Desperate to search for her father—whom she believes to be alive and who trained her to fight, hunt, and survive in the Wasteland—Rachel is frustrated at every turn: by the patriarchal nature of Baalboden society, which expects women to be weak and obedient; by the Commander’s terrible threats against those she loves, including her beloved surrogate grandfather Oliver, unless she can find a mysterious package supposedly hidden by her father; and by the kind but determined Logan, who has vowed to protect her and who has a secret plan of his own to rescue her father. Logan knows what it’s like to lose a parent. When he was six years old, his own mother was executed in front of him, and he was cast out of society to fend for himself. “We move past the ridiculous wealth of Center Square, where multistoried homes gleam beneath the warmth of lanterns hung at their doorways, and no one inside knows what it’s like to go hungry,” he says. “When I was a boy, lonely and wild, I used to walk Center Square at night, imagining the perfect lives of the families who lived inside such beauty and wishing I belonged with one of them. That was before Oliver and Jared reached out to me, and I learned that true family is found in those who choose you.”

In Pizza, Love, and Other Stuff That Made Me Famous (Henry Holt, 240 pages, $16.99), three-time YA author Kathryn Williams turns to reality television for her source material. Sixteen-year-old Sophie Nicolaides has been working in her father’s Greek-Italian family restaurant in Washington, D.C., since she was ten years old. At first she is skeptical when her best friend, Alex Underhill, brings her an application for Teen Test Kitchen, a reality show for aspiring teen chefs, and insists that she try out. But if there’s one thing Sophie loves, it’s cooking: her dream is to open a restaurant of her own featuring more sophisticated fare than the traditional Mediterranean dishes of her dad’s Taverna Ristorante, and the competition just might be her ticket to meet famous chefs and be discovered.

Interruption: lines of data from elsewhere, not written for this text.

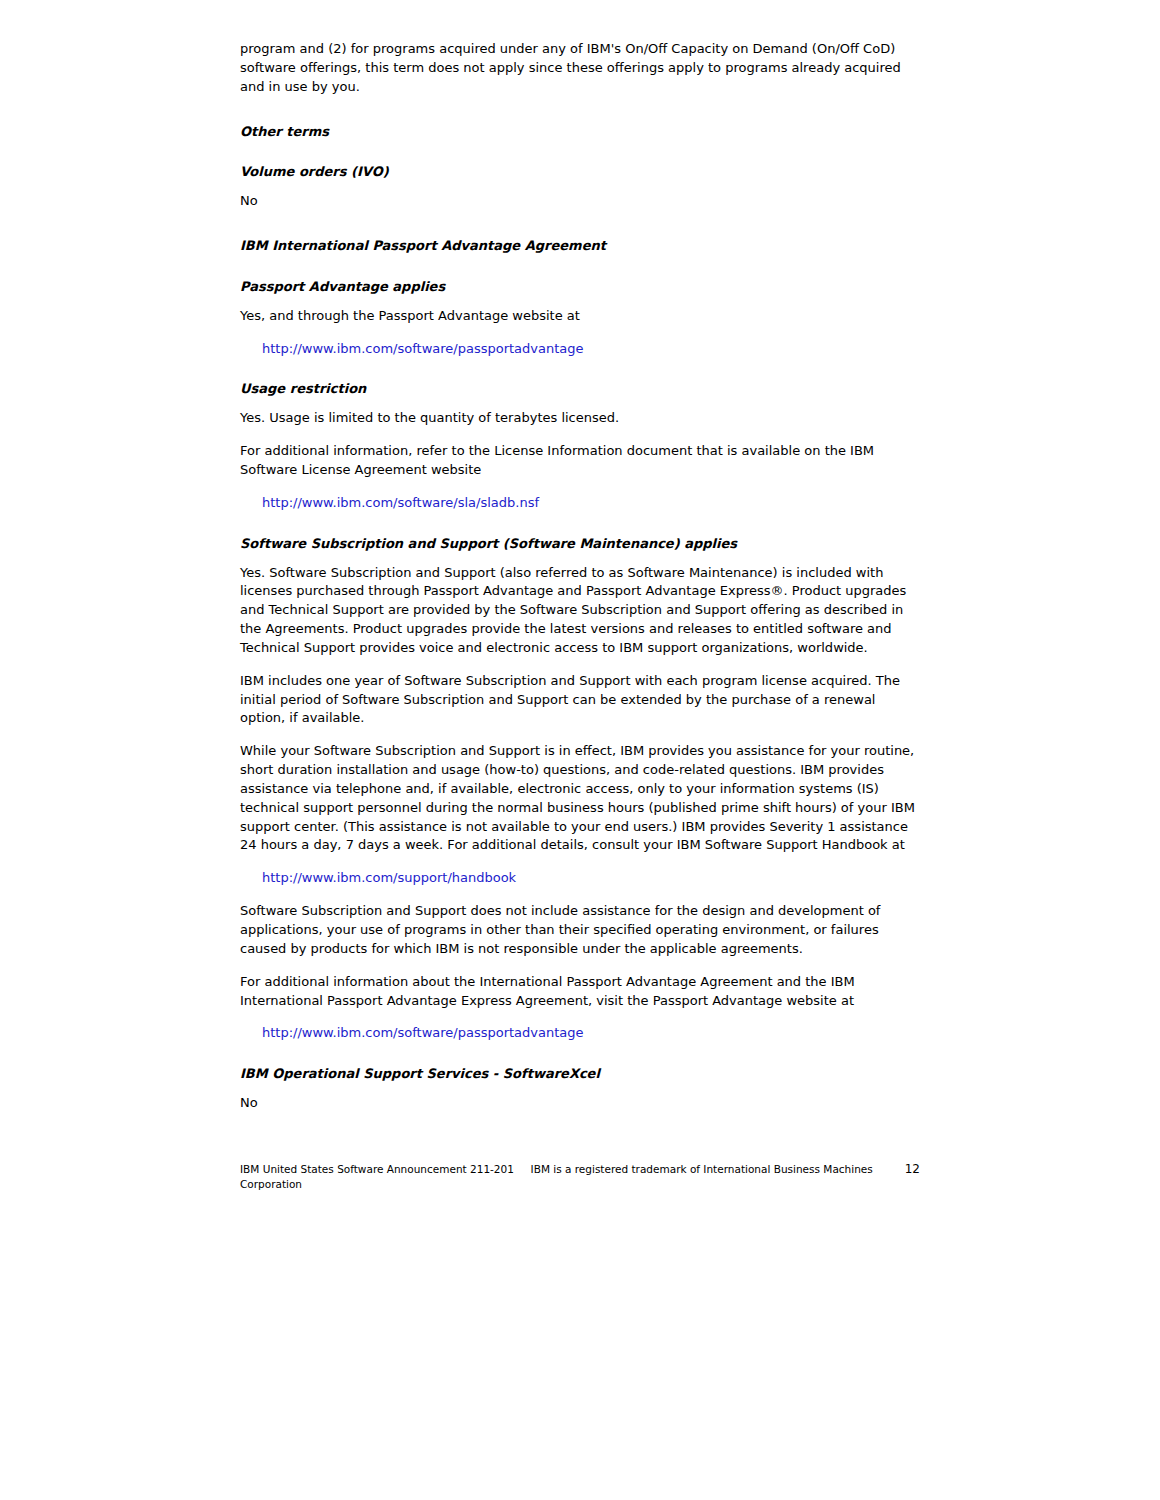program and (2) for programs acquired under any of IBM's On/Off Capacity on Demand (On/Off CoD) software offerings, this term does not apply since these offerings apply to programs already acquired and in use by you.
Other terms
Volume orders (IVO)
No
IBM International Passport Advantage Agreement
Passport Advantage applies
Yes, and through the Passport Advantage website at
http://www.ibm.com/software/passportadvantage
Usage restriction
Yes. Usage is limited to the quantity of terabytes licensed.
For additional information, refer to the License Information document that is available on the IBM Software License Agreement website
http://www.ibm.com/software/sla/sladb.nsf
Software Subscription and Support (Software Maintenance) applies
Yes. Software Subscription and Support (also referred to as Software Maintenance) is included with licenses purchased through Passport Advantage and Passport Advantage Express®. Product upgrades and Technical Support are provided by the Software Subscription and Support offering as described in the Agreements. Product upgrades provide the latest versions and releases to entitled software and Technical Support provides voice and electronic access to IBM support organizations, worldwide.
IBM includes one year of Software Subscription and Support with each program license acquired. The initial period of Software Subscription and Support can be extended by the purchase of a renewal option, if available.
While your Software Subscription and Support is in effect, IBM provides you assistance for your routine, short duration installation and usage (how-to) questions, and code-related questions. IBM provides assistance via telephone and, if available, electronic access, only to your information systems (IS) technical support personnel during the normal business hours (published prime shift hours) of your IBM support center. (This assistance is not available to your end users.) IBM provides Severity 1 assistance 24 hours a day, 7 days a week. For additional details, consult your IBM Software Support Handbook at
http://www.ibm.com/support/handbook
Software Subscription and Support does not include assistance for the design and development of applications, your use of programs in other than their specified operating environment, or failures caused by products for which IBM is not responsible under the applicable agreements.
For additional information about the International Passport Advantage Agreement and the IBM International Passport Advantage Express Agreement, visit the Passport Advantage website at
http://www.ibm.com/software/passportadvantage
IBM Operational Support Services - SoftwareXcel
No
IBM United States Software Announcement 211-201 IBM is a registered trademark of International Business Machines Corporation
12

As Alex explains, “Here’s the plan: You get on Teen Test Kitchen. You showcase your sparkling wit, general fabulosity, and near-genius abilities with food. You win over America. You open your own restaurant in New York, and you hire yours truly as general manager.” But first Sophie must convince her traditional Greek father to let her go to California alone for seven weeks of cooking classes and cook-offs at the National Culinary Academy in the Napa Valley. And then she has to figure out how to stand out in a room full of excellent young chefs while cameras and microphones record her every misstep. Sophie fears it could be a recipe for disaster.

Naturally Pizza, Love, and Other Stuff That Made Me Famous provides actual recipes, too: adventurous readers can try their hands at some of the dishes Sophie makes, including Rosemary Lamb Chops with Spinach and White Bean Ragout and Lobster Ravioli with Champagne Cream Sauce. Despite the unwieldy title, Sophie’s kitchen adventures make for a light, enjoyable read that doesn’t take itself too seriously: a soufflé of fun for food-loving readers twelve and up.